Time to steepen?

Published: Tue 14 March 2023
Updated: Tue 14 March 2023
By steve

In Markets.

Is this the time for a steepener?

The markets have had a wake-up call with demise of Silicon Valley Bank (and Signature Bank, although that’s more of a crypto side show). For the last year or so we’ve seen the most vicious inversion of US yields on record, as the market discounted an endlessly tightening by the Fed (increase in short-term yields) and a steadier yield at the long end (reflecting an expectation that eventually the Fed’s medicine was going to start working).

tradingview US10Y-US02Y

The market’s reaction to the collapse of a couple of banks is an assumption, cet. par. that the Fed will now go easy on its tightening, as market panic starts to do it work. Equity valuations going down represents a tightening of financial conditions, as many companies like to avoid cutting their cash dividends.

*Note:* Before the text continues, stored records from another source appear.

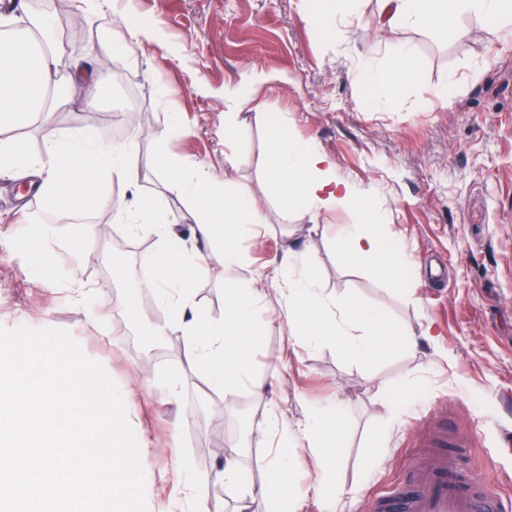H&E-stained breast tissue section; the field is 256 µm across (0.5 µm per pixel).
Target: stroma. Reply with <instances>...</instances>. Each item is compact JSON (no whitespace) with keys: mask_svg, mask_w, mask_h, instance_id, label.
<instances>
[{"mask_svg":"<svg viewBox=\"0 0 512 512\" xmlns=\"http://www.w3.org/2000/svg\"><path fill=\"white\" fill-rule=\"evenodd\" d=\"M68 3L72 19L99 28L97 36L65 40L69 64L96 67L101 45L126 35L131 24L149 28L154 42L110 61L109 70L126 72L116 94L92 100L75 90L56 111L0 129L1 145L44 155L47 138L85 130L93 113L103 123L95 138L110 145L122 108L136 104L147 126L130 128L127 142L140 165V190L164 197L176 233L192 240L197 212L155 166L158 154L228 175L260 205L263 227L240 233V262L200 269L193 295L205 315L221 317L225 285L259 278L292 242L308 249L323 293L356 298L414 335L412 344L375 361L347 360L331 341L307 346L292 334L278 284L267 282L253 315L251 380L213 394L188 362L181 333H148L144 294L130 285L148 274L140 242L112 221L113 211L131 201L130 190L103 181L81 218L100 232H66L43 283L22 270L32 210L17 181L0 177V327L67 330L118 387L129 389L127 414L152 474L145 491L153 512H191L198 494L212 498L217 512H269L259 491L270 446L261 428L273 411L293 434L283 451L293 512H324L310 490L317 453L301 425L332 399L347 412L330 472L343 488L336 512H363L366 500L402 479L442 428L461 444L473 479L512 496V34L489 29L474 14L459 19L461 36L383 30L379 0H357L332 37L307 21L311 0H131L125 19L106 5L87 16L79 0ZM399 44L414 49L418 78L392 105L372 107L349 71L361 62L390 68ZM228 88L236 97L225 96ZM173 112L187 131L166 138ZM230 114L236 128L228 138ZM279 121L285 135L315 141L338 179L387 212L378 230L404 245L400 281L337 256L336 227L358 223L355 211L314 218L279 200L265 168L268 129ZM76 271L92 290L85 305L68 289ZM122 298L129 303L124 310ZM90 307L99 318L95 329L86 325ZM158 376L176 380L175 396L144 388L145 379ZM388 389L410 391L412 403L388 408ZM375 444L381 459L370 467L364 454ZM225 455L240 469L233 485L216 477Z\"/></svg>","mask_w":512,"mask_h":512,"instance_id":"1","label":"stroma"}]
</instances>
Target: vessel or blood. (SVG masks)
Instances as JSON below:
<instances>
[{"instance_id":"obj_1","label":"vessel or blood","mask_w":512,"mask_h":512,"mask_svg":"<svg viewBox=\"0 0 512 512\" xmlns=\"http://www.w3.org/2000/svg\"><path fill=\"white\" fill-rule=\"evenodd\" d=\"M440 454L421 462L383 495L370 497L365 512H512V499L471 481L457 452H445L444 437H436Z\"/></svg>"}]
</instances>
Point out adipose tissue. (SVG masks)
Wrapping results in <instances>:
<instances>
[{
	"mask_svg": "<svg viewBox=\"0 0 512 512\" xmlns=\"http://www.w3.org/2000/svg\"><path fill=\"white\" fill-rule=\"evenodd\" d=\"M382 27L408 26L421 30H445L463 13L478 11L486 26L512 28V0H382ZM51 18L39 16L22 38L0 48V126L26 122L36 112L34 103L44 98L65 56L63 45L52 40ZM140 28L129 30V40L104 43L102 67L95 72L71 74L68 88H82L101 97L109 81L108 60L119 52L139 46ZM417 57L405 44L395 50L391 69L378 70L359 64L352 71L354 84L373 105L395 102L400 88L415 80ZM9 160L0 166V176L18 177L38 171L42 178L41 208L52 212L58 221H67L72 213V190L83 195L96 194L102 181L110 179L133 190V200L113 215L114 222L128 231H152L156 247L146 256L151 274L144 287L154 294L159 307L170 310L169 320L159 323L156 335L179 328L185 338L186 355L205 375L213 393H226L232 379L248 377L255 341L252 312L263 297L258 281H240L226 285L224 315L214 319L203 316L193 301L192 286L199 269L185 243L173 234L166 222L162 197L139 193V169L124 146H99L91 133L82 132L67 139H49L44 158L31 156L18 147L8 148ZM172 181L194 200L198 211L196 234L210 242L208 262L232 266L239 262L236 239L247 224H260L255 199L232 181L215 184L212 176L199 167H190L171 157L160 159ZM333 161L315 144L285 136L280 127H272L268 146L267 175L281 200L312 214L342 207L356 209L360 223L342 226L336 233L334 248L342 257L378 268L391 281L402 277L403 247L399 240L375 232L384 223V215L373 208L365 194L357 192L333 173ZM299 254L285 247L273 262L268 275L283 281L289 320L297 335L312 343L328 336L336 337L340 353L351 360H375L396 349L404 333L394 329L376 309L350 299L339 303L322 294L317 287L316 270L311 263H299ZM178 291H170V283ZM360 337H352V330ZM345 412L342 404L330 405L313 413L305 423V434L312 447L320 451L322 464L334 456L332 437Z\"/></svg>",
	"mask_w": 512,
	"mask_h": 512,
	"instance_id": "obj_1",
	"label": "adipose tissue"
}]
</instances>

Is this really the end of progressive inversion? I somehow doubt it, but maybe it’s the start of a normalization of interest rates. In a world where many of the drivers of collapsing inflation have fizzled out, we must surely expect longer-dated rates to rise above short term ones. China now has an aging and shrinking population, and is barely running a trade surplus. The investment needed to ‘decarbonize’ the world economy is going to consume huge quantities of all sorts of commodities. The USA will need some inflation to deliver fiscal drag/bracket creep to push up taxes and push down the net present value of future pension and other liabilities.

I know I’ve said all that before, and maybe yesterday and today represents another false dawn, but at some point the chart above is going to turn, and you should at least do some research into how to put on a TUT spread (or TUT, or TAF, or FYT, or FOB or NOB, or BOB — see this CME page). If you don’t fancy treasury futures, you can do the same via Eurodollar futures, the biggest, deepest, most liquid market of all. NOT TRADING ADVICE, obviously!